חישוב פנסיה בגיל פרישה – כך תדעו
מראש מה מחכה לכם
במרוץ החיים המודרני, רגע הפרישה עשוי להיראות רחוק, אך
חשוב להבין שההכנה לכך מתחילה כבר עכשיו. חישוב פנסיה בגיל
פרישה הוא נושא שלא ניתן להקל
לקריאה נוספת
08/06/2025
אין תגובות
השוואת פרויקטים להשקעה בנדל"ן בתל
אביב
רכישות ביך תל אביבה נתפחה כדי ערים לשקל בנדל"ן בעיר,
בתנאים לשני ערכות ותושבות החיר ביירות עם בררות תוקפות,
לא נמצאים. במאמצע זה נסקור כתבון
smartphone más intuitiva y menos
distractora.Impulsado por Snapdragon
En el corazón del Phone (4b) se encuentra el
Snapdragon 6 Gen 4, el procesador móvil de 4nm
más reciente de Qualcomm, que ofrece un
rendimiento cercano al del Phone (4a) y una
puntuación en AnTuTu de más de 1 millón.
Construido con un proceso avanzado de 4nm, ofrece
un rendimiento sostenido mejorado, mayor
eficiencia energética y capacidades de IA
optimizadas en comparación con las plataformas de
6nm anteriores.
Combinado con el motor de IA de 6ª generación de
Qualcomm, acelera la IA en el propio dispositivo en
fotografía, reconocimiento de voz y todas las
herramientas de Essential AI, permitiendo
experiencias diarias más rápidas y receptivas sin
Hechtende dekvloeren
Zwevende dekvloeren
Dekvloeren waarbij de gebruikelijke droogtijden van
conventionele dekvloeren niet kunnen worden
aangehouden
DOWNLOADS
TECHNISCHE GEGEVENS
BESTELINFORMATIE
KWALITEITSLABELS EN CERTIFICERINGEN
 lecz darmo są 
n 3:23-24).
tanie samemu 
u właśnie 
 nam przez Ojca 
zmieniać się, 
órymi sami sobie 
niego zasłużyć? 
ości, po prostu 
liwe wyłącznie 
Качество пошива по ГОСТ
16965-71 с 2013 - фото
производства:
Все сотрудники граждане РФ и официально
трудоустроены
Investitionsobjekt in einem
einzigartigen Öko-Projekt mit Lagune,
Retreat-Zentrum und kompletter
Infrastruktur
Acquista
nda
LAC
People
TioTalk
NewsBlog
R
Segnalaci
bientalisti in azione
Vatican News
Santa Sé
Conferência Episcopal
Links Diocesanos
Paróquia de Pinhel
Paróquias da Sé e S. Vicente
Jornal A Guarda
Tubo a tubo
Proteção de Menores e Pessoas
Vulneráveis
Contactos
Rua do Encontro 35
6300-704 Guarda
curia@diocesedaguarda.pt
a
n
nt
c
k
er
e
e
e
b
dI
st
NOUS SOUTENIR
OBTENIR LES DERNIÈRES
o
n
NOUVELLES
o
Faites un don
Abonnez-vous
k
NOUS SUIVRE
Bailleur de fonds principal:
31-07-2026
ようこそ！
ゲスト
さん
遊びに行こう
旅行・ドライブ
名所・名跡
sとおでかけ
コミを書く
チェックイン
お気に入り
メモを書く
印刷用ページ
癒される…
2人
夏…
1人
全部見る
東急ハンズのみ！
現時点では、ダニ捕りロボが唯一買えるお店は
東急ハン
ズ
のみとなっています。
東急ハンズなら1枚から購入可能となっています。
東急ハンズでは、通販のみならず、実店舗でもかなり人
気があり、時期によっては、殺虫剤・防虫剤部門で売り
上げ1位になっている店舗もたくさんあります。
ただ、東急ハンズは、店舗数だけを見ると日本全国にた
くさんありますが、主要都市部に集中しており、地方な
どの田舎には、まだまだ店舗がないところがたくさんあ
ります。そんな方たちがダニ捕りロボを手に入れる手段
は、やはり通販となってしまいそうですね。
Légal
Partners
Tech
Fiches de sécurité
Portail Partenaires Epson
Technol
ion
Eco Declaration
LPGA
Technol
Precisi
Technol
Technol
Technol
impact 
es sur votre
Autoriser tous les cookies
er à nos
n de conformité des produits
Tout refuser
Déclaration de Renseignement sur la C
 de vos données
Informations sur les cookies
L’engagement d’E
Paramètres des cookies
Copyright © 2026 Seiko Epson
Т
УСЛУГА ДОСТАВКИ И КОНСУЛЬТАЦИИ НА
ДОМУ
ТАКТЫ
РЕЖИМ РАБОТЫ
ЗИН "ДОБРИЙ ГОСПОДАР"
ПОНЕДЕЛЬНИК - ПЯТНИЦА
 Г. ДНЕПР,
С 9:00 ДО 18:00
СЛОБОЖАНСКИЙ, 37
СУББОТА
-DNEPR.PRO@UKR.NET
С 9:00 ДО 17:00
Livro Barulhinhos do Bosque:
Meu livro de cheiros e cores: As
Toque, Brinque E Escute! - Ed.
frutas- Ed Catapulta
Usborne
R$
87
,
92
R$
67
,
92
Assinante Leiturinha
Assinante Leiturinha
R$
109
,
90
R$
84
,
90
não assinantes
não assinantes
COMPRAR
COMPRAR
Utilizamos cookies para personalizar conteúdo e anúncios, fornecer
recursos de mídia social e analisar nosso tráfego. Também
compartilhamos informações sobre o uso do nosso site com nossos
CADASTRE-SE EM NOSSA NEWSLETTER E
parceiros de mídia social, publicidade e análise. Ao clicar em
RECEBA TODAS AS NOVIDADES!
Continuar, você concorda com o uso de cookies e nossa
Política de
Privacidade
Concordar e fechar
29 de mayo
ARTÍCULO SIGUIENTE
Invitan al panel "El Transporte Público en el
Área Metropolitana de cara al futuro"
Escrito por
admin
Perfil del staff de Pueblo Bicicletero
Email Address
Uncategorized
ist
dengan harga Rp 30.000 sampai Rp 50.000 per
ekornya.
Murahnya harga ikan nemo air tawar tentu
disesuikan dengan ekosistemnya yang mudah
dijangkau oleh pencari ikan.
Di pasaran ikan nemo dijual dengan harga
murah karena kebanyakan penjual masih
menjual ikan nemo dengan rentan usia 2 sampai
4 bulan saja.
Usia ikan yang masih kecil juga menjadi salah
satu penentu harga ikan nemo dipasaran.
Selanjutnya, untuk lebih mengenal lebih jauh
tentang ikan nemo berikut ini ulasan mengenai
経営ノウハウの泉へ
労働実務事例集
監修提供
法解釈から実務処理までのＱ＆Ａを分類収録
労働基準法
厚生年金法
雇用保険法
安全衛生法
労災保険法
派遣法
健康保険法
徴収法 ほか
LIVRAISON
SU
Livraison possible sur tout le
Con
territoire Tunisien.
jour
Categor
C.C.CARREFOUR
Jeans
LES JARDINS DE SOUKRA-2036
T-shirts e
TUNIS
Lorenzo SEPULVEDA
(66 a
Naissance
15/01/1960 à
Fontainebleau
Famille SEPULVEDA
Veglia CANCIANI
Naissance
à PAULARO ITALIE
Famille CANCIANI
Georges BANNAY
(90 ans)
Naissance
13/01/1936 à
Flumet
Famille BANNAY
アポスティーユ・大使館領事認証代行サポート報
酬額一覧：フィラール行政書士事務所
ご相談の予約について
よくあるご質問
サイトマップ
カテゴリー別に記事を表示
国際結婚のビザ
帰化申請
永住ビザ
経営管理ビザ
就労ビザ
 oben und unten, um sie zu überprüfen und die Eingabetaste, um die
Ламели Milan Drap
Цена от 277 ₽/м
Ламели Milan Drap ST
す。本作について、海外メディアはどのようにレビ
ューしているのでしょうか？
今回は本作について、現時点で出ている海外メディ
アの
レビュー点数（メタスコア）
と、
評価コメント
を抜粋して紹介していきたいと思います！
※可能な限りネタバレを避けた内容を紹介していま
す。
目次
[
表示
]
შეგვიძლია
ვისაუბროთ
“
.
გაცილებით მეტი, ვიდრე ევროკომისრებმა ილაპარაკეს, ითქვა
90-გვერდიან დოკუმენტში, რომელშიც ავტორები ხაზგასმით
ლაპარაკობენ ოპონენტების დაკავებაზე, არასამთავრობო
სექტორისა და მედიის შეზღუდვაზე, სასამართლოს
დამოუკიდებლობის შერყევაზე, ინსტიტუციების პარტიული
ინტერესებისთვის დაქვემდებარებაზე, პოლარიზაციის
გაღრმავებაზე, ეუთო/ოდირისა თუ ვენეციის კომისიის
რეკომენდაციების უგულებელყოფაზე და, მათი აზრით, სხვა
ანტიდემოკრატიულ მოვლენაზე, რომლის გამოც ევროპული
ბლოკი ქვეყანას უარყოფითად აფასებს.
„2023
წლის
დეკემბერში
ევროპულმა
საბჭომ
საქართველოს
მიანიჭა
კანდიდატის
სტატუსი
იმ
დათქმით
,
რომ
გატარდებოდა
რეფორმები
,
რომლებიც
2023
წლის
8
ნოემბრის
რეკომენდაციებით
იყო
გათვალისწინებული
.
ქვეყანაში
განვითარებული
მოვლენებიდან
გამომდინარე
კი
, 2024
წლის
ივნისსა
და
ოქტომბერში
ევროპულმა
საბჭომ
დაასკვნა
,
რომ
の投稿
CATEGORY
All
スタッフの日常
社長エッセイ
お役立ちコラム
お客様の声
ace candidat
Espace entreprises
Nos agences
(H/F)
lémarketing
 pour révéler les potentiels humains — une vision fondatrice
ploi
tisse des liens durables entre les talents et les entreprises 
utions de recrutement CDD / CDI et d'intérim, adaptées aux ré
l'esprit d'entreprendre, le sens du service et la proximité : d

----------------------------------------

> EXERCISE GOAL: Give an exact copy of the lines above, from the top of the records to the line that contains "Combinado con el", taking in both ends.

> OUTPUT BELOW:
חישוב פנסיה בגיל פרישה – כך תדעו
מראש מה מחכה לכם
במרוץ החיים המודרני, רגע הפרישה עשוי להיראות רחוק, אך
חשוב להבין שההכנה לכך מתחילה כבר עכשיו. חישוב פנסיה בגיל
פרישה הוא נושא שלא ניתן להקל
לקריאה נוספת
08/06/2025
אין תגובות
השוואת פרויקטים להשקעה בנדל"ן בתל
אביב
רכישות ביך תל אביבה נתפחה כדי ערים לשקל בנדל"ן בעיר,
בתנאים לשני ערכות ותושבות החיר ביירות עם בררות תוקפות,
לא נמצאים. במאמצע זה נסקור כתבון
smartphone más intuitiva y menos
distractora.Impulsado por Snapdragon
En el corazón del Phone (4b) se encuentra el
Snapdragon 6 Gen 4, el procesador móvil de 4nm
más reciente de Qualcomm, que ofrece un
rendimiento cercano al del Phone (4a) y una
puntuación en AnTuTu de más de 1 millón.
Construido con un proceso avanzado de 4nm, ofrece
un rendimiento sostenido mejorado, mayor
eficiencia energética y capacidades de IA
optimizadas en comparación con las plataformas de
6nm anteriores.
Combinado con el motor de IA de 6ª generación de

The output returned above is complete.